Elle précise notamment que Mme [B] a atteint l’âge légal de départ à la retraite depuis le 15 janvier 2016, et qu’elle n’a pas fait valoir ses droits à pension de retraite.
Les parties ont été régulièrement convoquées à l’audience d’instruction du 5 septembre 2024 à laquelle Mme [B] n’était pas présente et ne s’est pas fait représenter, ayant préalablement adressé la veille 4 septembre 2024 un courriel indiquant que son état de santé ne lui permettait pas de se déplacer et sollicitant le renvoi à une date ultérieure. Le renvoi de la procédure a été ordonné et les parties ont été régulièrement convoquées. Mme [B] a signé le 20 septembre 2024 l’avis de réception de la lettre recommandée de convocation à l’audience de plaidoirie du 18 septembre 2025.
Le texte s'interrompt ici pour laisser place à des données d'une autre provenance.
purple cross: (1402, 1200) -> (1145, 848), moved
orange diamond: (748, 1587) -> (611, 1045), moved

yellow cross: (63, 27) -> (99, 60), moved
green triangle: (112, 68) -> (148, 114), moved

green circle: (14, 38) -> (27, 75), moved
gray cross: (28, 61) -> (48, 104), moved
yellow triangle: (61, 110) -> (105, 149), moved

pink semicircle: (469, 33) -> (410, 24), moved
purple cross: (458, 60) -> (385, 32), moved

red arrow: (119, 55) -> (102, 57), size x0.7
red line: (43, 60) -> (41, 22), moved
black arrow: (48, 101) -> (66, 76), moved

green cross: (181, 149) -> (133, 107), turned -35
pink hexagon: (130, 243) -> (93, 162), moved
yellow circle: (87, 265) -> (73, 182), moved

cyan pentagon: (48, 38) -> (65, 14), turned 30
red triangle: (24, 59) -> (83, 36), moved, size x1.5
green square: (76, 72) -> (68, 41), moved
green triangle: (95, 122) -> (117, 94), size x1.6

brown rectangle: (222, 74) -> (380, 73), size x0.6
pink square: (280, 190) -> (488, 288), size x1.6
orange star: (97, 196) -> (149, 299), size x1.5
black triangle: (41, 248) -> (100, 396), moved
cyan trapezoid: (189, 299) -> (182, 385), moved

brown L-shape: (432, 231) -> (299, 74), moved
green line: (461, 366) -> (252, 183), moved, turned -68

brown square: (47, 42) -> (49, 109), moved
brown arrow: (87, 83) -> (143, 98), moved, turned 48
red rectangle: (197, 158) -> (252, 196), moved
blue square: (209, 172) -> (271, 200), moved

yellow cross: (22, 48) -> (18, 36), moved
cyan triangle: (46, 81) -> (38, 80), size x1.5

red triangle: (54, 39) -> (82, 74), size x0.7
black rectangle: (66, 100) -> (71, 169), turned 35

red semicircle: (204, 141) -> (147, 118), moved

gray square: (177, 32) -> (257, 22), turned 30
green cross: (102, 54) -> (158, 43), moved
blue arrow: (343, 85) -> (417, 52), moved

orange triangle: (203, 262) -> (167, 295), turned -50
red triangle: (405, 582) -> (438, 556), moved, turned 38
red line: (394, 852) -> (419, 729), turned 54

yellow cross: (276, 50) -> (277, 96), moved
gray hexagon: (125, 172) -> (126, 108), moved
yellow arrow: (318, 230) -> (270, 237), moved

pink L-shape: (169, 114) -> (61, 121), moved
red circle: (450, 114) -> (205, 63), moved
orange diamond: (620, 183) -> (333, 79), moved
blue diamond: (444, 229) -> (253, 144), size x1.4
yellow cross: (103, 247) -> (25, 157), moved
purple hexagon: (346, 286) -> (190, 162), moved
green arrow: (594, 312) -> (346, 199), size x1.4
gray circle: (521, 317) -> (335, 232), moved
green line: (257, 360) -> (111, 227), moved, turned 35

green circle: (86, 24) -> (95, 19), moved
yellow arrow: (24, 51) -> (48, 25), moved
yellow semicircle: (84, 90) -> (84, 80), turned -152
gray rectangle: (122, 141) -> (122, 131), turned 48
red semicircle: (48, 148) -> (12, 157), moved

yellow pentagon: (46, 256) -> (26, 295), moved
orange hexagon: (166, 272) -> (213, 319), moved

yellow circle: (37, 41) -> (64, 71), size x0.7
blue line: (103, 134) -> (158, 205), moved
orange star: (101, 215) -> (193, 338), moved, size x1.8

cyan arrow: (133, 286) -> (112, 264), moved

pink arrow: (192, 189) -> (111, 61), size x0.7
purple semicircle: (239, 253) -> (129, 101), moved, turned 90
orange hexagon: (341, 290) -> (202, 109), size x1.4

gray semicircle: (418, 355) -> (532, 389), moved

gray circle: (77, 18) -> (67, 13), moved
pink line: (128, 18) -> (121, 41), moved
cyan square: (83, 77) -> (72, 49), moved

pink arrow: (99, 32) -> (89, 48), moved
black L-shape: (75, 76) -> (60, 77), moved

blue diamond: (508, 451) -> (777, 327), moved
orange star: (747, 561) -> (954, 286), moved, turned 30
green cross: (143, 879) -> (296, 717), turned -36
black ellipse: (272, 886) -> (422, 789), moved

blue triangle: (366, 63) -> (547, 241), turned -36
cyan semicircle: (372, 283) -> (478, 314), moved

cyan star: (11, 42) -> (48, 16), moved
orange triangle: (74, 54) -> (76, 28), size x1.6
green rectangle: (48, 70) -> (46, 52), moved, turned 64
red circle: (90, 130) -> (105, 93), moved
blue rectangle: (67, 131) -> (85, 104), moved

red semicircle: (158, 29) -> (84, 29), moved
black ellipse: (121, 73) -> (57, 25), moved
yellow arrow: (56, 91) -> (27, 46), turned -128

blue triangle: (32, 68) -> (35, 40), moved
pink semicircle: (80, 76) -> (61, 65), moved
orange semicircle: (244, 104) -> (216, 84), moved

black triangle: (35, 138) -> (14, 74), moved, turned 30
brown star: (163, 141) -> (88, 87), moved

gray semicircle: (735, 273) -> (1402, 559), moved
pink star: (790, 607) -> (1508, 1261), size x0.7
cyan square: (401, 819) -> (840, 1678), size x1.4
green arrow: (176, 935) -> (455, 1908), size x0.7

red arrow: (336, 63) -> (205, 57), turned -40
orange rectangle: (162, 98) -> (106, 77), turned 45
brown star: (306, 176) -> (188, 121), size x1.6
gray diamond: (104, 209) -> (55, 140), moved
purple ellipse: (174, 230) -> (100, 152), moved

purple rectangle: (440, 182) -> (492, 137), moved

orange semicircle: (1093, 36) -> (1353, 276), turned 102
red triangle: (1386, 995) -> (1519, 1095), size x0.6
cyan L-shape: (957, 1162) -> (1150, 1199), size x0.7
Par courriel en date du 11 septembre 2025 la CAF du Bas-Rhin a sollicité la dispense de sa comparution et la mise en délibéré en se prévalant de ses conclusions du 11 juillet 2024.
Lors de l’audience du 18 septembre 2025, l’affaire a été retenue, Mme [B] ne s’étant à nouveau ni présentée ni fait représenter, et n’ayant transmis aucune information à la cour sur le motif de son absence.
La décision a été mise en délibéré.
MOTIVATION
Au terme des articles 946 et suivants du code de procédure civile, l’oralité de la procédure impose aux parties de comparaître ou de se faire représenter pour formuler valablement des prétentions. L’écrit ne peut suppléer l’absence de comparution ou de représentation de la partie, cette solution ne violant pas, selon la Cour de cassation, l’article 6 de la Convention européenne de sauvegarde des droits de l’homme et des libertés fondamentales relatif au procès équitable.
La procédure étant orale, seules les conclusions écrites de l’appelant réitérées verbalement à l’audience des débats saisissent valablement la cour.
Il résulte des pièces du dossier que, malgré un renvoi accordé à Mme [B] pour l’audience du 18 septembre 2025, et qui lui a été dûment notifié en lui rappelant qu’il lui appartenait de soutenir oralement ses conclusions sauf dispense prévue par l’article 946 alinéa 2 du code de procédure civile, l’appelante n’a pas comparu pour soutenir son appel et n’a par là-même saisi la cour d’aucun moyen à l’appui de son recours. Il y a donc lieu de constater que Mme [B] n’a pas soutenu son appel.
Dès lors que la partie intimée a sollicité sa dispense de comparution en se prévalant de ses écritures d’appel, il y a lieu, conformément à l’article 468 du code de procédure civile qui prévoit que si sans motif légitime l’auteur du recours ne comparaît pas seul le défendeur peut requérir une décision sur le fond, de confirmer l’ordonnance rendue par le pôle social du tribunal judiciaire de Strasbourg le 10 avril 2024.
Mme [B] est condamnée aux dépens d’appel.
PAR CES MOTIFS
La Cour, statuant publiquement par arrêt réputé contradictoire, mis à disposition au greffe :
CONSTATE que Mme [Z] [B] n’a pas soutenu son appel ;
CONFIRME l’ordonnance rendue par le pôle social du tribunal judiciaire de Strasbourg le 10 avril 2024 ;
Condamne Mme [Z] [B] aux dépens d’appel.